The required result is an exact copy of the material from the line with "micrograph of human" through its final line, both ends included.

PROVIDED ENTRIES »
◆ ◆ ◆ ◆ ◆ ◆ ◆

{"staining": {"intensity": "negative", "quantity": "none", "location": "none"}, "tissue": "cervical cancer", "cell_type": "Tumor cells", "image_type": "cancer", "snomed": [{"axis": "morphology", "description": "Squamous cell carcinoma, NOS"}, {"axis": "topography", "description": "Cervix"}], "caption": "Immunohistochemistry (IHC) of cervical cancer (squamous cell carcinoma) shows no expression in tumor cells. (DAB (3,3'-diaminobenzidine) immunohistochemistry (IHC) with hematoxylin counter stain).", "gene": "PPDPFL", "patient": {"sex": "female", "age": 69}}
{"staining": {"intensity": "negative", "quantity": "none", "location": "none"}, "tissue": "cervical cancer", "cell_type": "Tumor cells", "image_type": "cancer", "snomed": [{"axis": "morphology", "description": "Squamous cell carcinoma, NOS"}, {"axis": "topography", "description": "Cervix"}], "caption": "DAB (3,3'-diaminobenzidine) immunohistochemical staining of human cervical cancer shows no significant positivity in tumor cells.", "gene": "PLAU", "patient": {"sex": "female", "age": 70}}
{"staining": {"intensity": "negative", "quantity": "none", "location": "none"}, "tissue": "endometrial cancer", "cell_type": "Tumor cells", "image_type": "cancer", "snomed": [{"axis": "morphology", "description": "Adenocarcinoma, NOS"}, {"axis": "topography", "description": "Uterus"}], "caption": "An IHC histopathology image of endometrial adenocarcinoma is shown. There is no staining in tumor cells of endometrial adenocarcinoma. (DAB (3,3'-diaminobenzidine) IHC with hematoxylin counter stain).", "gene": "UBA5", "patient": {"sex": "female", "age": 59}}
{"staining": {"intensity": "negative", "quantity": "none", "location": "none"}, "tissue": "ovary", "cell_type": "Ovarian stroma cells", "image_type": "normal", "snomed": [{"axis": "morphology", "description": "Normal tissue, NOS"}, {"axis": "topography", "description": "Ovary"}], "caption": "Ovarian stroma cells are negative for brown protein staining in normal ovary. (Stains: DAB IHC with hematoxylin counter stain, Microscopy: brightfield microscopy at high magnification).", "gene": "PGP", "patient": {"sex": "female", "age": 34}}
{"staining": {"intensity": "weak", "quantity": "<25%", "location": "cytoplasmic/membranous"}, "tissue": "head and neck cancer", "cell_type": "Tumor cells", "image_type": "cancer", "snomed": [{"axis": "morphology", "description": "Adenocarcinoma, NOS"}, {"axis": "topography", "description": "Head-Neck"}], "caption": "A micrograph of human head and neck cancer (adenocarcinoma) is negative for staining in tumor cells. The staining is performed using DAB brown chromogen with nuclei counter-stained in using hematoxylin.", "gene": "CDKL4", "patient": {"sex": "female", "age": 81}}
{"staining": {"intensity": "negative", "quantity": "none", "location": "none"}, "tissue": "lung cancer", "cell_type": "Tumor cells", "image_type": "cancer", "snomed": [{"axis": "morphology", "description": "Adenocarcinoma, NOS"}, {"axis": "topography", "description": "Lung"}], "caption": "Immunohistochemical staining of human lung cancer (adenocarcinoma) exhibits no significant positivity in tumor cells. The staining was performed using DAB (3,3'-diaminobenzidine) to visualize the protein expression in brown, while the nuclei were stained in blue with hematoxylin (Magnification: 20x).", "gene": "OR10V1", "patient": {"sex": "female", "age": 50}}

◆ ◆ ◆ ◆ ◆ ◆ ◆

TASK RESULT »
{"staining": {"intensity": "weak", "quantity": "<25%", "location": "cytoplasmic/membranous"}, "tissue": "head and neck cancer", "cell_type": "Tumor cells", "image_type": "cancer", "snomed": [{"axis": "morphology", "description": "Adenocarcinoma, NOS"}, {"axis": "topography", "description": "Head-Neck"}], "caption": "A micrograph of human head and neck cancer (adenocarcinoma) is negative for staining in tumor cells. The staining is performed using DAB brown chromogen with nuclei counter-stained in using hematoxylin.", "gene": "CDKL4", "patient": {"sex": "female", "age": 81}}
{"staining": {"intensity": "negative", "quantity": "none", "location": "none"}, "tissue": "lung cancer", "cell_type": "Tumor cells", "image_type": "cancer", "snomed": [{"axis": "morphology", "description": "Adenocarcinoma, NOS"}, {"axis": "topography", "description": "Lung"}], "caption": "Immunohistochemical staining of human lung cancer (adenocarcinoma) exhibits no significant positivity in tumor cells. The staining was performed using DAB (3,3'-diaminobenzidine) to visualize the protein expression in brown, while the nuclei were stained in blue with hematoxylin (Magnification: 20x).", "gene": "OR10V1", "patient": {"sex": "female", "age": 50}}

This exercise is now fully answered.